Найти место для камушков было непросто, ведь Лелуп, не
стыдясь, лапал ее, где только рука доставала, а когда ему припадала охота
добраться до ее тела, мог и юбки разорвать в клочья! Тут очень кстати пришлись
надетые на нее Марфой Тимофеевной меховые полусапожки, под стельки которых и
заталкивала она свою добычу. Причем Анжель нимало не угрызала совесть, когда
при ходьбе она ощущала колючие бугорочки в сапожках. Напротив, она испытывала
истинное наслаждение! Ведь это были награбленные драгоценности, они
принадлежали Лелупу не по праву – что же в том, что они сменили хозяина? Лелуп
предназначал камушки на свои удовольствия, и она не изменит их предназначения
тем, что обратит к достижению своей цели.

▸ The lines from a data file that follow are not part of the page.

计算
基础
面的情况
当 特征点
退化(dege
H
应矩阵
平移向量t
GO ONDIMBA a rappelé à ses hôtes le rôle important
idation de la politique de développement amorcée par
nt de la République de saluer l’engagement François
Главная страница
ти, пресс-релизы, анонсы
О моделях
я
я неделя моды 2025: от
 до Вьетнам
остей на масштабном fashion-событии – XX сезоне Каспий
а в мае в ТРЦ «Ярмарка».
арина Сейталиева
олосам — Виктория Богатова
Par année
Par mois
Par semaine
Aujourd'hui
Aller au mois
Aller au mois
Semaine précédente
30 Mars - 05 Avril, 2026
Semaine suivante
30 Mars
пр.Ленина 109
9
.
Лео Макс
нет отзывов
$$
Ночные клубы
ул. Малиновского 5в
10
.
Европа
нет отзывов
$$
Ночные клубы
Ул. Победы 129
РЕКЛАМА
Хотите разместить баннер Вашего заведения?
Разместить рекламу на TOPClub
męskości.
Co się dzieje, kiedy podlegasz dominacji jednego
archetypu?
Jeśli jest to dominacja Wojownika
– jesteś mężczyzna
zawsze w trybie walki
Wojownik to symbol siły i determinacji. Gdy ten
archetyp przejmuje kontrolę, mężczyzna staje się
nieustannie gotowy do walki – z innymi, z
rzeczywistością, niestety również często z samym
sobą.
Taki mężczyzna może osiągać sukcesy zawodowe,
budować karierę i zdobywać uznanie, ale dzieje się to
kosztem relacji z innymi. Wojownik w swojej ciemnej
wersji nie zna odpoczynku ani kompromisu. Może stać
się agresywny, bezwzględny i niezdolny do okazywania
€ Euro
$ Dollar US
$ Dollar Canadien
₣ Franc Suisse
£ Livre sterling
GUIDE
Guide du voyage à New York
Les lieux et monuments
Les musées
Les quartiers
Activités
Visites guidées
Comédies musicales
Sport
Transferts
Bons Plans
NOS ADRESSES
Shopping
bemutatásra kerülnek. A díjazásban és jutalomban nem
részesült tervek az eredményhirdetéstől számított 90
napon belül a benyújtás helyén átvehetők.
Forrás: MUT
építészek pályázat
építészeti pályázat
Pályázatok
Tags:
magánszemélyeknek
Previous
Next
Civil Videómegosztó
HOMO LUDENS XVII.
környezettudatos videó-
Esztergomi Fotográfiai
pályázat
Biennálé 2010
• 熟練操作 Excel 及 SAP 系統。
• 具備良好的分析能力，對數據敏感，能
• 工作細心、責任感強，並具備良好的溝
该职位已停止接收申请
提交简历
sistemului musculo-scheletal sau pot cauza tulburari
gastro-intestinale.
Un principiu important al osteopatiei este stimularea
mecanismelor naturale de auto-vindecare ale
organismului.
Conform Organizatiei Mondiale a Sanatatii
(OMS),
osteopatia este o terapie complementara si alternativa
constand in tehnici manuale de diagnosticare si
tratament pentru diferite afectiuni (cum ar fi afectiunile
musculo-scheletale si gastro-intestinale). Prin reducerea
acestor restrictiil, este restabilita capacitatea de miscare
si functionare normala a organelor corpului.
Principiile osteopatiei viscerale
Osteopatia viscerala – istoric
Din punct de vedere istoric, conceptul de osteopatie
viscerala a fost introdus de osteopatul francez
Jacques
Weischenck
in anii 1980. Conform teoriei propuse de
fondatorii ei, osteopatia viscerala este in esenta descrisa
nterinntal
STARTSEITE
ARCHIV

Эти кабошоны и ограненные камни, эти
серьги, колечки, цепочки, среди которых была чудная не сверленая жемчужина –
Анжель сожалела лишь о том, что их пока так мало. Она намеревалась за эти
вещицы подкупить людей, которые так или иначе, но избавили бы ее от Лелупа,
увезли, взяли с собой, а его… ей было враз сладостно и тошно думать о казни,
которую она придумает для ненавистного, когда обретет над ним власть!
Ну а пока – пока она находилась в его власти и принуждена
была сохранять ту маску омертвелого безразличия ко всему на свете, которая уже
сделалась для нее привычною. Анжель покорно последовала за Лелупом в угол, села
на тюк, вытянула ноги, прислонившись к стене и прикрыв глаза, наслаждаясь тем,
что рассеивается перед внутренним взором навязчивое видение истоптанной зимней
дороги, кое-где обезображенной воронками и обагренной кровью, а свист ветра и
шум леса уступают место звукам человеческой речи, ругани, смеху и даже пению.
И прежде нас много бывало —
У жизни веселых гостей,
И вот мы, на память погибшим,
Бокал осушаем, друзья!
И после нас будет немало —
У жизни веселых гостей!
И так же, нам в память, счастливцы,
Они опорожнят бокал! —
выводил кто-то заунывно и так фальшиво, что сотоварищ
заткнул певцу глотку, предложив ему тот самый вожделенный бокал. И до Анжель
донеслись обрывки разговора:
– Говорят, над русскими позициями парил орел в день сражения
при Бородине, и они восприняли это как знак победы.
– Ну и дураки! – отозвался другой голос, насмешливый. –
Победа была за нами!
– Это одному богу ведомо, – произнес еще один голос,
показавшийся Анжель знакомым.
Она лениво приоткрыла глаза и увидела неподалеку того самого
человека с лукавым лицом, который схватился с Лелупом из-за казачьего
полушубка. Причем Анжель почему-то не сомневалась, что она и прежде его видела,
только вот где, когда? Ну мало ли совместных ночевок было в этом бесконечном
пути! Лица появлялись и исчезали – разве всех упомнишь? Однако сейчас ей было
почему-то очень важно вспомнить первую свою встречу с этим человеком, и она
продолжала смотреть на него пристально и слушать его речь. И слушала его не
одна Анжель, потому что он, увлекшись, описывал картину, враз пугающую и
внушающую восхищение:
– Да, русские проиграли нам при Бородине – кто спорит? От
некоторых их соединений не осталось ни одного человека. Однако я видел, как
целые русские полки лежали распростертые на окровавленной земле и этим
свидетельствовали, что они предпочли умереть, чем отступить хоть на шаг.